• _RAW DATA_:
----
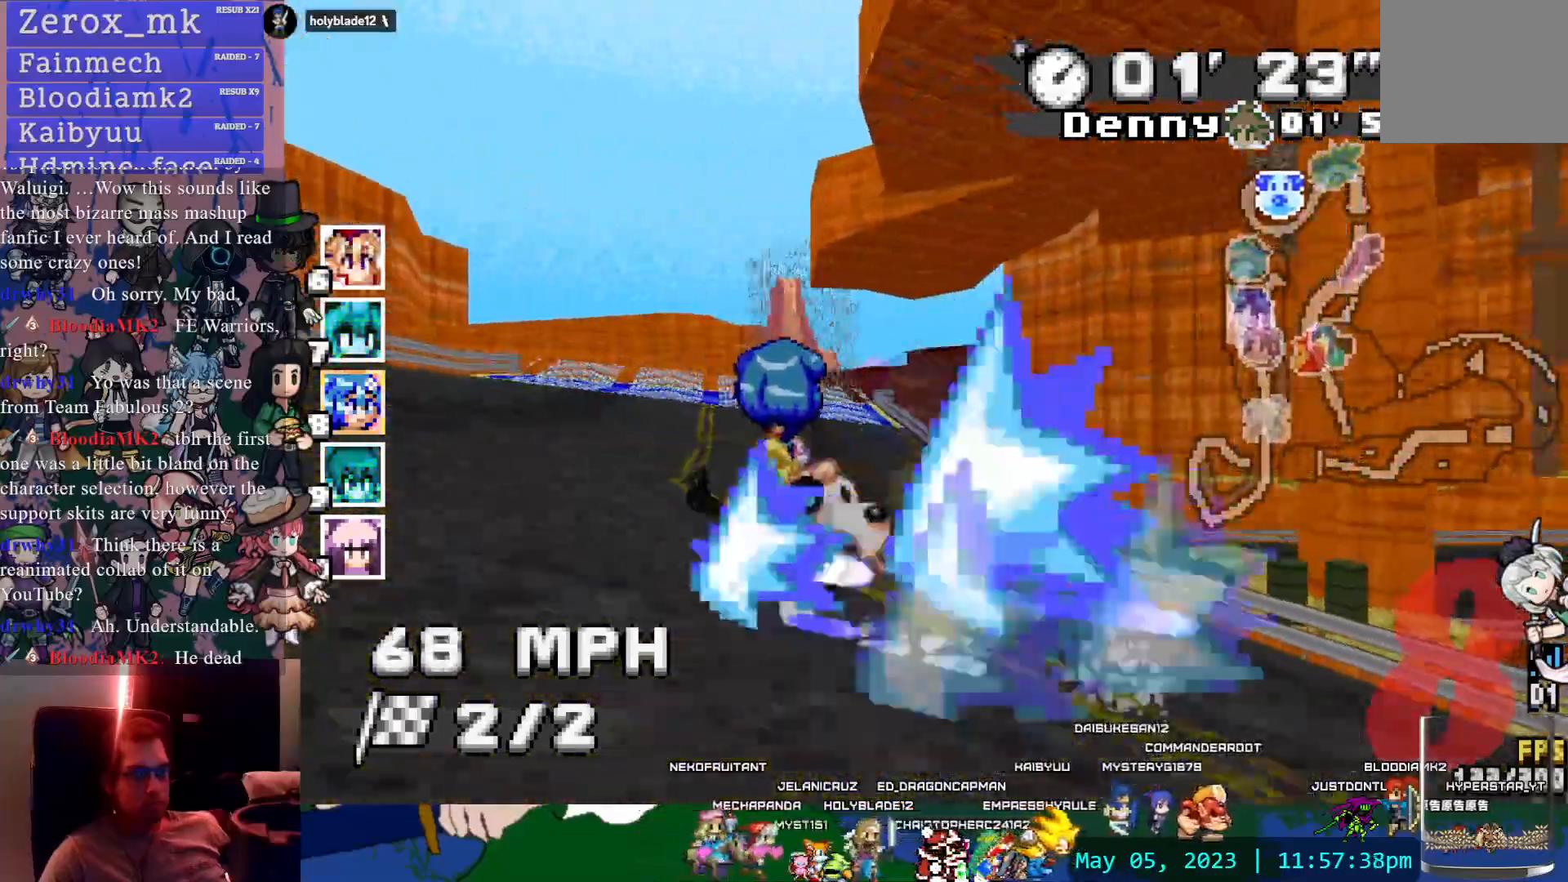
{"buttons": ["CROSS"], "left_stick": "down-right", "right_stick": "center", "events": [[50, "left_stick", "left"], [383, "left_stick", "center"], [500, "left_stick", "down-right"]]}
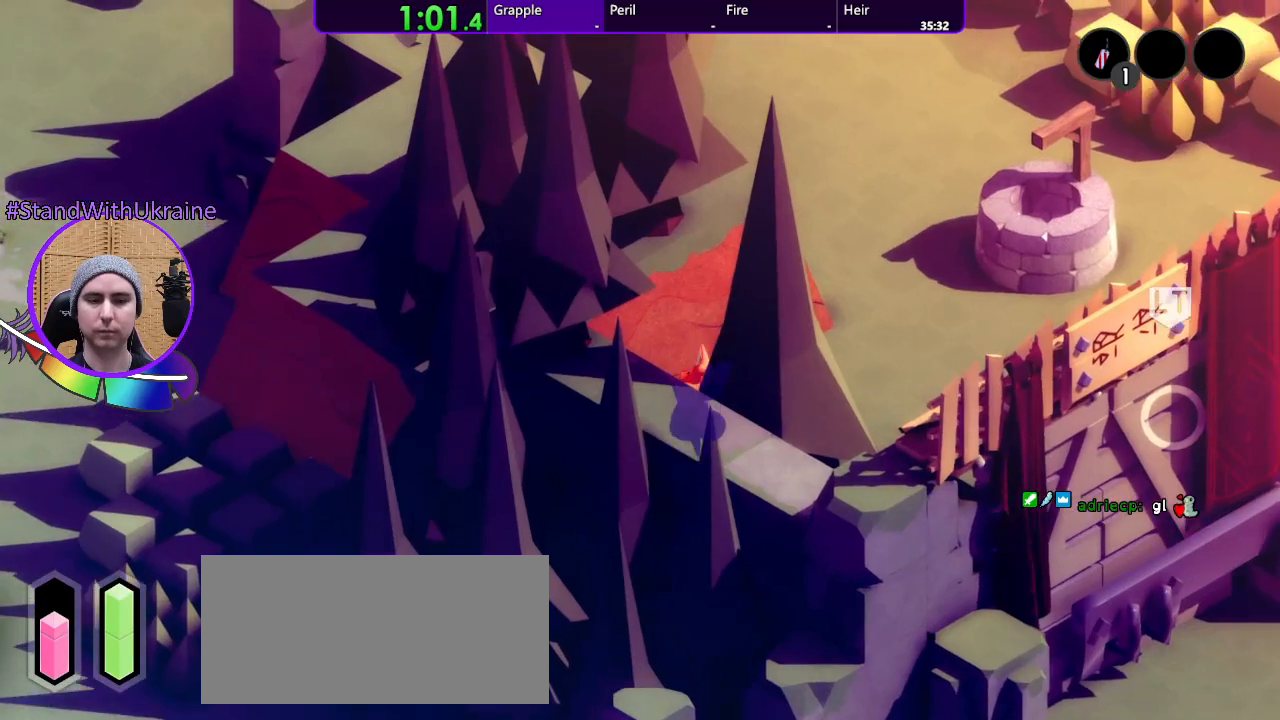
Gameplay with a controller (PlayStation layout); each line is a JSON object with the inputs held at the frame after it (dt_ms = milliseconds from this image to that frame). "events" lists button and stick changes between this image and that frame as [ms after this image, input, new state], when the widget could be followed in between. Not read: CROSS L3 R3 START.
{"dt_ms": 1000, "buttons": [], "left_stick": "up-right", "right_stick": "center"}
----
• _PROBLEM_: Scan the material above for lines holding the string "CROSS" and copy those lines.

• _EXERCISE RESULT_:
{"buttons": ["CROSS"], "left_stick": "down-right", "right_stick": "center", "events": [[50, "left_stick", "left"], [383, "left_stick", "center"], [500, "left_stick", "down-right"]]}
Gameplay with a controller (PlayStation layout); each line is a JSON object with the inputs held at the frame after it (dt_ms = milliseconds from this image to that frame). "events" lists button and stick changes between this image and that frame as [ms after this image, input, new state], when the widget could be followed in between. Not read: CROSS L3 R3 START.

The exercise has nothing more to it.